The rate is set at 0.5 per cent of an organisation’s annual pay bill, with the money helping to fund apprenticeships. Once employers have paid the levy through PAYE they will be able to access apprenticeship funding.
Smaller businesses not required to pay the levy will instead be asked to make a contribution towards the cost of training. The government will pay the rest, up to the maximum amount of funding available. The guidance released by the government today suggests that employers will contribute 10 per cent of training costs and the government will pay 90 per cent, but views are still being sought on this proposal.

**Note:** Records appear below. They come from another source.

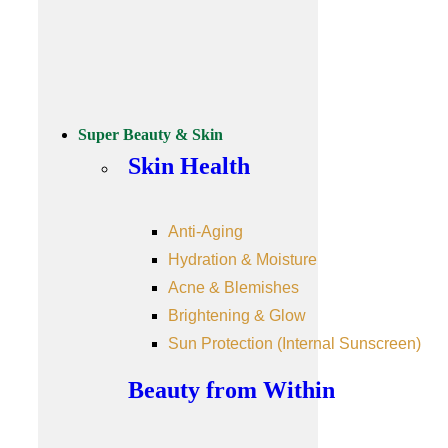
Super Beauty & Skin
Skin Health
Anti-Aging
Hydration & Moisture
Acne & Blemishes
Brightening & Glow
Sun Protection (Internal Sunscreen)
Beauty from Within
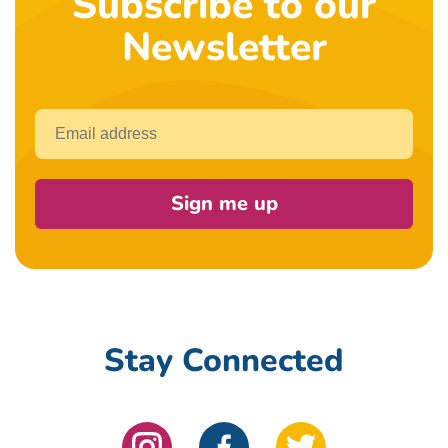
Subscribe to our
Newsletter
Email
Sign me up
Stay Connected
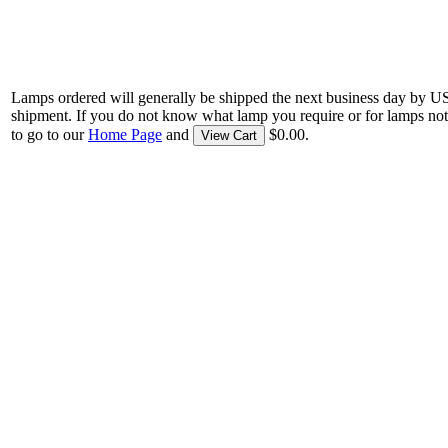
Lamps ordered will generally be shipped the next business day by U
shipment. If you do not know what lamp you require or for lamps not
to go to our
Home Page
and
$0.00.
View Cart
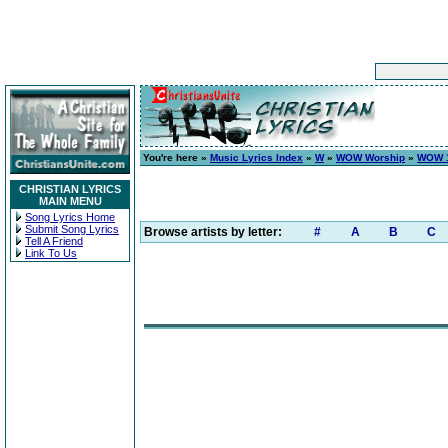
You're here »
Music Lyrics Index
»
W
»
WOW Worship
»
WOW 1
CHRISTIAN LYRICS
MAIN MENU
Song Lyrics Home
Submit Song Lyrics
Browse artists by letter:
#
A
B
C
Tell A Friend
Link To Us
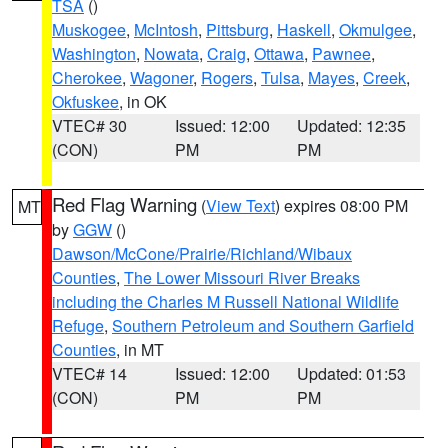
TSA
()
Muskogee
,
McIntosh
,
Pittsburg
,
Haskell
,
Okmulgee
,
Washington
,
Nowata
,
Craig
,
Ottawa
,
Pawnee
,
Cherokee
,
Wagoner
,
Rogers
,
Tulsa
,
Mayes
,
Creek
,
Okfuskee
, in OK
VTEC# 30
Issued: 12:00
Updated: 12:35
(CON)
PM
PM
Red Flag Warning
(
View Text
) expires 08:00 PM
MT
by
GGW
()
Dawson/McCone/Prairie/Richland/Wibaux
Counties
,
The Lower Missouri River Breaks
including the Charles M Russell National Wildlife
Refuge
,
Southern Petroleum and Southern Garfield
Counties
, in MT
VTEC# 14
Issued: 12:00
Updated: 01:53
(CON)
PM
PM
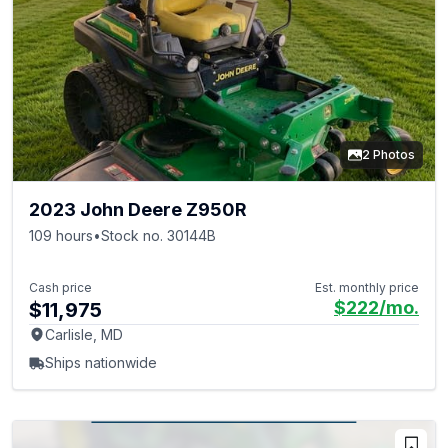
2 Photos
2023 John Deere Z950R
109 hours
•
Stock no. 30144B
Cash price
Est. monthly price
$222
/mo.
$11,975
Carlisle, MD
Ships nationwide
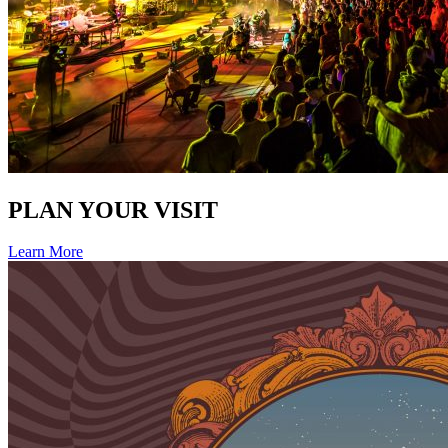
PLAN YOUR VISIT
Learn More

Things to consider if you’re hiring an apprentice
If you’re taking on an apprentice, they should have the same conditions as other employees, including paid holidays, sick pay, and access to any support or benefits you offer.
You will need to sign an apprenticeship agreement with your apprentice, detailing the length of the apprenticeship and the training and qualifications you’re providing.
You can apply for a £1,500 apprenticeship grant if you have fewer than 50 employees and you’re employing an apprentice aged between 16 and 24. You can also apply for funding to cover the cost of training.
Also remember that your apprentice will need to be covered by employers’ liability insurance. If you already have employees, it’s likely that your existing employers’ liability insurance policy will cover your apprentice, but contact your insurer to make sure.
If your apprentice is your first employee, you’re legally obliged to take out an employers’ liability policy. This can pay compensation claims if your apprentice sues your business for injury or illness that’s related to their work.